On peut parfois mesurer la force d’une œuvre au nombre de ses adaptations et réinterprétations. C’est le cas d’Alice In Wonderland/Alice au Pays des merveilles de Lewis Carroll et de ses avatars à foison — versions animées, filmées, jeux vidéo… — que neuf vies de chat (du Cheshire) ne suffiraient peut-être pas à recenser.

Cette fois, qu’avons-nous entre les mains ? Wonderland, impressionnante brique de près de 550 pages rassemblant la série de trois comics nés de l’imagination du scénariste Raven Gregory (et parus initialement en 2008-09 dans la collection Grimm Fairy Tales, de l’éditeur US Zenesope). Alice vit aux États-Unis, à notre époque, bien après son incursion dans le Pays des merveilles. Elle est à présent mariée, mère de famille et… elle ne va pas bien. Depuis une tentative de suicide cinq ans plus tôt, Alice végète dans un état catatonique, son lapin blanc de compagnie sur les genoux. Calie, sa fille de 18 ans, se morfond, n’en pouvant plus de l’atmosphère familiale pesante (son frère Johnny est aussi un peu perturbé) et de la routine de son existence (l’alcool, les champignons et la baise ne sont que des pis-aller). Mais « Wonderland » va se rappeler au bon souvenir d’Alice et, surtout, injecter quelques onces noires de folie dans la vie de sa fille.
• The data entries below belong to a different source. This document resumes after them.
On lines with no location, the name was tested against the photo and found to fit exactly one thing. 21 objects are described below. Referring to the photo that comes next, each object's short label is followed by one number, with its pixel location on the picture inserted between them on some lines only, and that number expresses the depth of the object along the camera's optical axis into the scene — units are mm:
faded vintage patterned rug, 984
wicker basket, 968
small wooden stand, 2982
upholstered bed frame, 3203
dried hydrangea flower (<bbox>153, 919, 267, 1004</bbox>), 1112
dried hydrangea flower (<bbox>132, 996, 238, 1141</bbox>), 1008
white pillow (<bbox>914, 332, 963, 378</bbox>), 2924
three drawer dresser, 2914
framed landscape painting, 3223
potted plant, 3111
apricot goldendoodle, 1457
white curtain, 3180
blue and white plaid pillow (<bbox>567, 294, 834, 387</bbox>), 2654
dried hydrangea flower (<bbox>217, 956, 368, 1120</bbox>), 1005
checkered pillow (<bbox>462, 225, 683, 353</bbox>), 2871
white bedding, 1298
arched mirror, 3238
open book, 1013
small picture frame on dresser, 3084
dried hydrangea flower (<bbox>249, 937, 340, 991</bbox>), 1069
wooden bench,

Raven Gregory ne s’est pas limité au seul univers de Lewis Carroll : son ambition a été de croiser les personnages de l’auteur britannique et le monde d’épouvante d’H.P. Lovecraft. Habité de silhouettes réinventées par le dessinateur Daniel Leister (le Chapelier, le Chat, la Reine de cœur, etc. sont tous là, habillés d’une chatoyante palette numérique — certains aiment le rendu très lisse, d’autres pas), Wonderland devient une dimension infernale menaçant de nous envahir, à moins que des initiés consentent à pratiquer des sacrifices ponctuels pour maintenir fermée la porte entre les mondes. L’hybridation fonctionne et on n’a jamais envie de lâcher le bouquin, les yeux pris dans les fils d’une intrigue qui privilégie grandement les personnages féminins — Alice bien sûr, mais surtout Calie, l’héroïne véritable des trois tomes, Retour au Pays des merveilles, Au-delà du Pays des merveilles et Fuir le Pays des merveilles.
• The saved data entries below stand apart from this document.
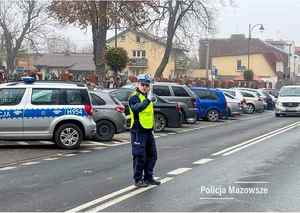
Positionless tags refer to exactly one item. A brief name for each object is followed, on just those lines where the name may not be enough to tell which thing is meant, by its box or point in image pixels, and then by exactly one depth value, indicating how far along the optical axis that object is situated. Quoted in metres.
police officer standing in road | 10.40
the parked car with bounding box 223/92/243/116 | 34.72
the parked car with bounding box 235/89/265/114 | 42.56
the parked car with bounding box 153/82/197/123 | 26.34
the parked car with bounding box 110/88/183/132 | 23.52
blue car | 31.14
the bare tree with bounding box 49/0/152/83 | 33.59
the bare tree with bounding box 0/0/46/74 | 73.31
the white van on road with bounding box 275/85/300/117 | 37.62
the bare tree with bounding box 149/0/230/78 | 48.97
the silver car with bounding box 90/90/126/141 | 19.33
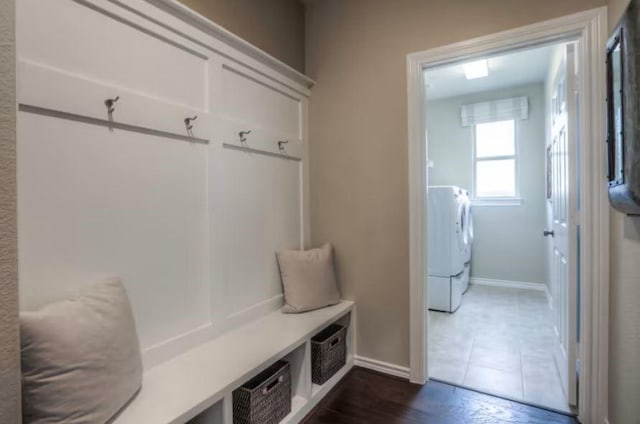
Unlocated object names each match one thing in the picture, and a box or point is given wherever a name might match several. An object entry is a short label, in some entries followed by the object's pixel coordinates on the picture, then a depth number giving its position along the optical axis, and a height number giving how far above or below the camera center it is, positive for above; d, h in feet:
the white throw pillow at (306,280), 7.29 -1.51
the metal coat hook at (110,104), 4.41 +1.41
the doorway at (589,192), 5.51 +0.26
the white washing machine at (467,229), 13.53 -0.84
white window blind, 14.49 +4.29
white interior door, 6.03 -0.20
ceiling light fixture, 11.80 +4.97
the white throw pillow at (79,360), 3.18 -1.47
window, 15.21 +2.18
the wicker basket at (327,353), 6.73 -2.91
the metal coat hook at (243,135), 6.47 +1.46
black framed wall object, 3.56 +1.09
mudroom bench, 4.00 -2.22
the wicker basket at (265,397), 5.05 -2.86
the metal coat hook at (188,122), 5.42 +1.43
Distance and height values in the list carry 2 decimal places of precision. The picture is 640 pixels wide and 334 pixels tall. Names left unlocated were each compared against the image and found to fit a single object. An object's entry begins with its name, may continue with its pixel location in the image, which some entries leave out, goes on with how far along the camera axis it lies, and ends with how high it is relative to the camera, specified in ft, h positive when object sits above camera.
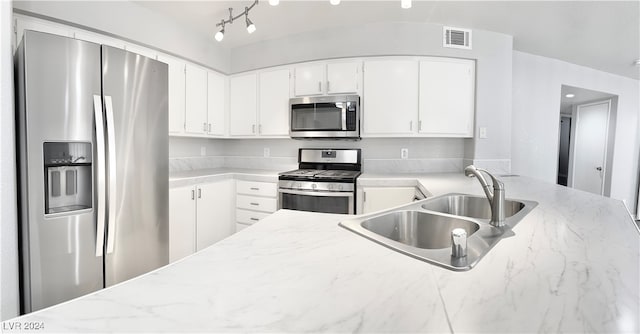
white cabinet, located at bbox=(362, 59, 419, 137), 9.18 +2.03
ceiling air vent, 9.02 +3.95
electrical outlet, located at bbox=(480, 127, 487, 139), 9.27 +0.81
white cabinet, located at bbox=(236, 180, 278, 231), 9.45 -1.73
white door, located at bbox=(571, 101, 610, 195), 14.67 +0.63
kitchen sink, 2.39 -0.87
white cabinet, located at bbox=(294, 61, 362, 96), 9.45 +2.73
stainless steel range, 8.46 -1.18
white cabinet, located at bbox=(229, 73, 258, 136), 10.89 +1.97
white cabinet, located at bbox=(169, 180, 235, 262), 8.14 -2.11
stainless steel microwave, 9.23 +1.31
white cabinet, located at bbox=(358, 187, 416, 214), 8.27 -1.30
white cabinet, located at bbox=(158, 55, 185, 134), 9.02 +1.96
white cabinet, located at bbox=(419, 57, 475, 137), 9.12 +2.03
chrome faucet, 3.42 -0.58
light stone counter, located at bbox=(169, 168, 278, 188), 8.27 -0.80
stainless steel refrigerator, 4.55 -0.28
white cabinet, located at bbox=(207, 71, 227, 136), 10.50 +1.98
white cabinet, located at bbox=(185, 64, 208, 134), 9.63 +1.92
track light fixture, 6.63 +3.27
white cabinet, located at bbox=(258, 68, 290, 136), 10.30 +1.96
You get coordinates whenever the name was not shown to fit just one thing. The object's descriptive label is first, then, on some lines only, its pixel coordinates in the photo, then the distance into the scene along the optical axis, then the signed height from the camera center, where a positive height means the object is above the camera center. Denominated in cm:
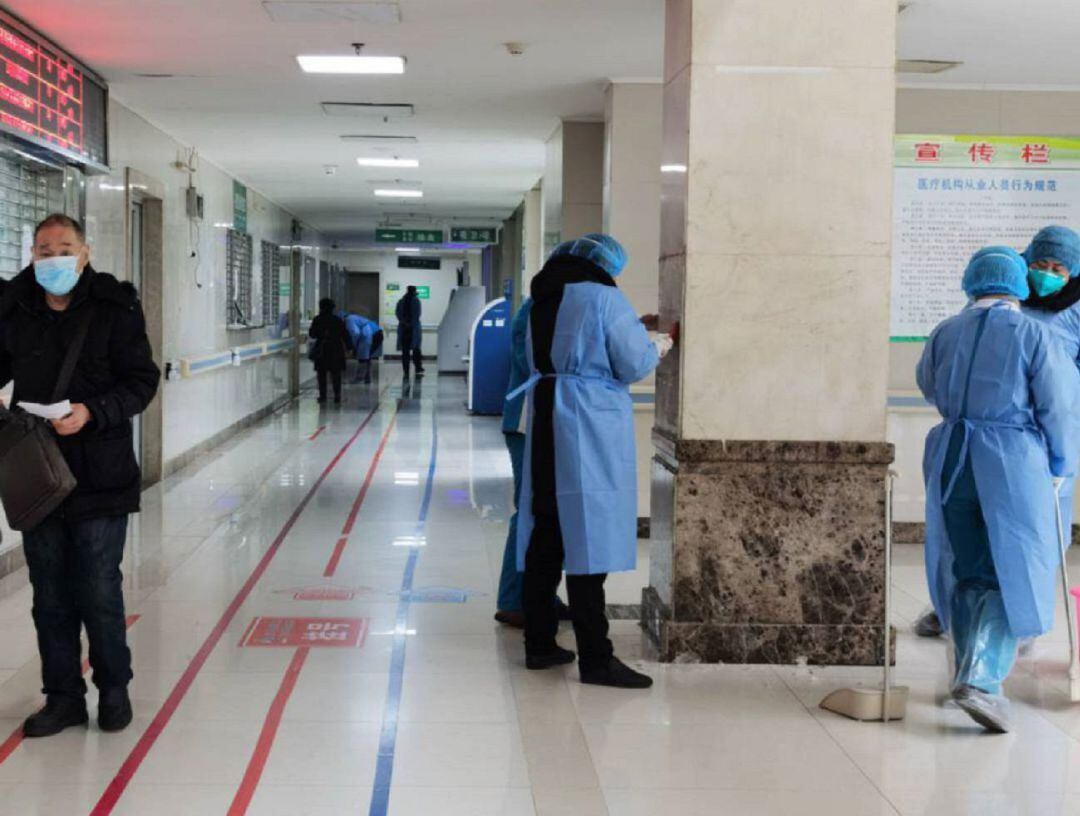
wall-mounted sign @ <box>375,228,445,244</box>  2188 +124
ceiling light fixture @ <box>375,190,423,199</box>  1574 +139
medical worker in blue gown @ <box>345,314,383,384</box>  2192 -41
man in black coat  391 -42
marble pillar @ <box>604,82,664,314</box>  771 +79
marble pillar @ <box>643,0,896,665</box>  474 -4
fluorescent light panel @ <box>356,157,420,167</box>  1226 +135
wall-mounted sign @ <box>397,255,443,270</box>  3297 +123
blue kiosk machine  1471 -48
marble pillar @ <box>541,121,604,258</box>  916 +91
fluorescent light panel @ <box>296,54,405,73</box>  726 +133
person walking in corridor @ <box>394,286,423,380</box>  2175 -17
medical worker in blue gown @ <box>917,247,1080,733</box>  427 -44
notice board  764 +66
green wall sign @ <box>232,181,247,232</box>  1348 +103
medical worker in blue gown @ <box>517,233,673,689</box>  455 -39
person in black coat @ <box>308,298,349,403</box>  1706 -40
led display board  611 +104
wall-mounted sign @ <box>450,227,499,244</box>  2091 +122
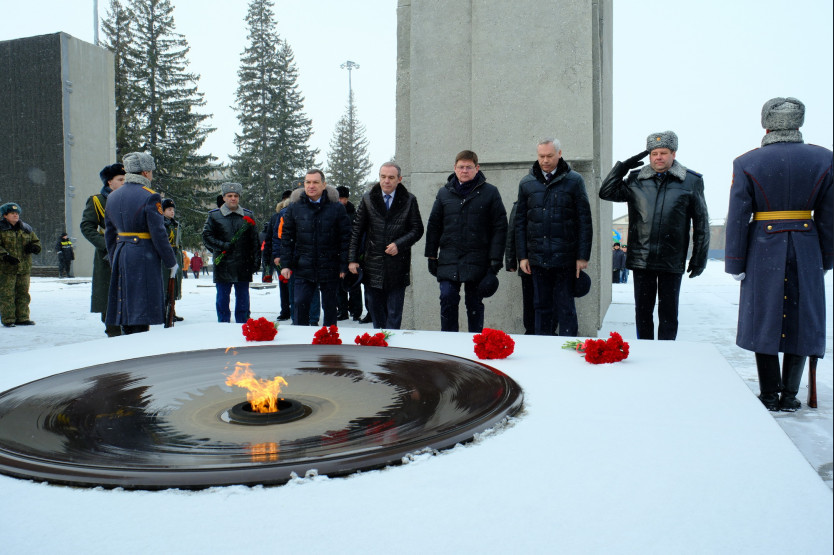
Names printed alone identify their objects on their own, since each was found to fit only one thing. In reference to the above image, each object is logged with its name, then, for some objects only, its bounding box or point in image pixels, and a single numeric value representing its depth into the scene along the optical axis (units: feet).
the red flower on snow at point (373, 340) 10.60
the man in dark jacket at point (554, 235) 16.81
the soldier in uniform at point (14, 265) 28.17
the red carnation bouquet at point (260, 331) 11.44
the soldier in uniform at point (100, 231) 20.12
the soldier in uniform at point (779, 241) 12.25
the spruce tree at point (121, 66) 102.01
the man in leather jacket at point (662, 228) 16.12
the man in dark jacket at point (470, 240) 17.62
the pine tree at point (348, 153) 168.96
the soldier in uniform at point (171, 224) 25.96
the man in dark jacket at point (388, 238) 18.33
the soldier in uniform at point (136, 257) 16.35
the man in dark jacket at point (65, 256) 73.51
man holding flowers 24.61
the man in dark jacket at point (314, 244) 20.10
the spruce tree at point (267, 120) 120.16
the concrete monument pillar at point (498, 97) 20.67
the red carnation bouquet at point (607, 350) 9.27
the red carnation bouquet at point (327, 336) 10.96
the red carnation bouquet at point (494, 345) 9.60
Les auteurs s’amusent à disséminer au fil des cases une multitude de détails subliminaux et autres « Easter eggs » qui renvoient, entre autres, à leurs références et influences (le premier tome se conclut par deux pages de « solutions » qui invitent à tout reprendre depuis le début, parfois avec une loupe à la main !). In fine, pour les plus grands fans, plusieurs pages d’esquisses, de croquis préparatoires et d’extraits de scénario viennent parfaire l’ouvrage. Bien sûr, inutile de vous risquer dans ce pays des merveilles si les contes revus et corrigés façon comics pour adultes ne sont pas votre tasse de thé : Wonderland est résolument noir, pervers et sanglant, les filles y sont super sexy et les monstres cauchemardesques. Mais si, en librairie, la couverture vous fait de l’œil, l’air de vous dire « read me », n’hésitez pas, résister serait… pure folie.

En librairie depuis le 25 janvier 2022.